Общий настрой “Книжки”, несмотря на встречающиеся там бытовые зарисовки, – возвышенно-приподнятый, даже торжественный, размышления о жизни и смерти, о законах творчества преобладают в ней: “Плоть, мир окружающий: тьма и грубость. Дух, вечность: скука и холод. Что же мы любим? Грань их, смешение, узкую полоску, уже не плоть, еще не дух (или наоборот): т. е. – жизнь, трепет этого сочетания, сумерки, зори. 1921, 2.VI”[279].

Умиротворения и расслабленности там нет и в помине, Ходасевич ни с чем не смирился и ничего не принял, как ни велико было искушение:

Сегодня я поймал за хвост беса смирения. Доведенный уже до последнего, до предела, – вдруг подумал: а ведь мудрее и драгоценнее – смириться, быть покорным и благосклонным ко всем и ко всему. И сейчас же почувствовал, что это от бессонной ночи, целого дня беготни, от голода и тихого дождика за окном. Смирение слабого – бес. Смирение сильного – ангел[280].

Такой вот оксюморон: себя поэт безжалостно относит к слабым (ему явился не ангел, но бес смирения!) и в то же время находит силы его одолеть. Слабость как факт, как печальную данность он пытается совместить с сохранением собственного достоинства как необходимым условием существования.

И вскоре выходит на тропу войны.


Так начинается последний краткий период жизни Владислава Ходасевича при большевиках – период отчаянного, безнадежного сопротивления. Попыток защитить последнее свое достояние – честь русского писателя.

Архив моего отца хранит автограф заявления, написанного Ходасевичем и адресованного в Государственное издательство. В “Заявлении” перечислены 12 названий книг, переведенных и составленных Ходасевичем для издательства “Универсальная библиотека” до 1917 года, а далее говорится:

Ввиду того, что “Универсальная Библиотека” неоднократно пыталась переиздавать некоторые из этих книг по заказам сперва изд<атель>ства В.Ц.И.К., а потом – Госиздата, причем не только не уведомляло меня, но и [всячески][281] маскировало издания, убирая мое имя и даже меняя названия [книг] (напр.<имер>, два романа Тетмайера были соединены вместе под несуществующим заглавием “Горные орлы”), – считаю необходимым заявить: [следующее:]
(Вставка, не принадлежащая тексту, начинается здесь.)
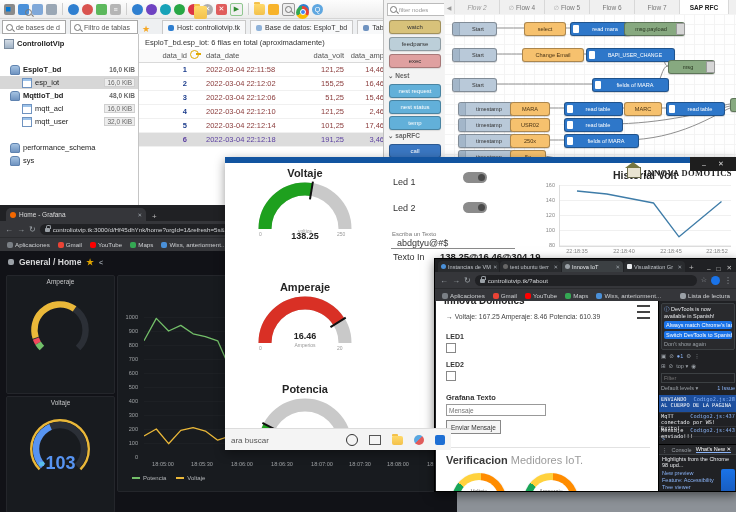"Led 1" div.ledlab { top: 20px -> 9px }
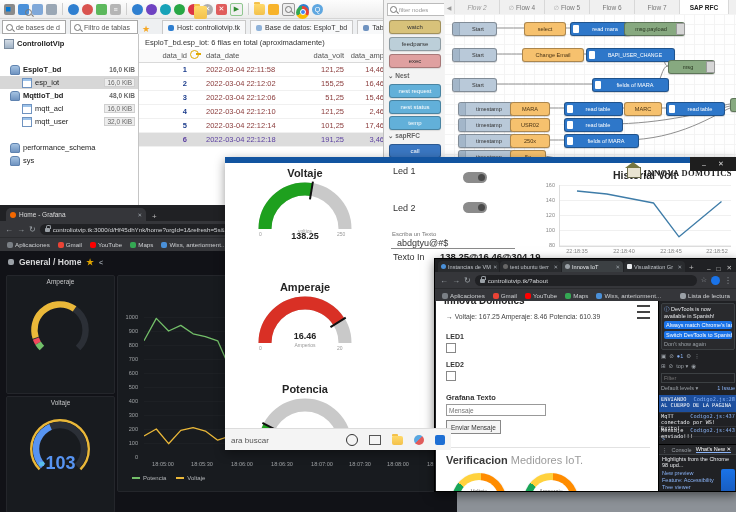"Grafana Texto" div.ledsmall { text: Grafana Texto -> Ingrese Start }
В силу декрета [рабоче-крестьянского правительства], изданного в конце 1918 г<ода>, авторское право на все означенные книги [переводы, статьи, примечания и на сборник “Русская лирика”] принадлежат мне и перепечатка [всего этого] их без моего разрешения является контрафакцией. Прошу Госиздат ни в коем случае не заказывать ныне воскресшему изд<ательст>ву “Универсальная Библиотека” всех означенных книг иначе, как с моего письменного каждый раз согласия, какового в настоящее время “Унив.<ерсальная> Библиотека” не имеет ни на одну мою книгу.

Владислав Ходасевич.

[Москва, 14 февр.<аля> 1922 г.] Аналогичное заявление, в устной форме, сделано мною Народному Комис<с>ару по Просвещению А.В. Луначарскому.

Владислав Ходасевич.

Есть в архиве и одна из тех книг, что послужила поводом для отповеди Госиздату: экземпляр того самого контрафакционного – “пиратского”, как сказали бы мы сейчас, – издания двух романов Казимира Тетмайера, которое вышло в свет в 1920 году и упоминается в “Заявлении”. Книга эта в своем роде замечательна как торжество бесстыдства и невежества. Мало того что она вышла в свет без ведома и согласия переводчика и имя его там не значится, что два романа объединили в один, а жанр обозначили как повесть, что дали неведомо кем придуманный заголовок, они еще, указывая время действия, ошиблись на сто лет!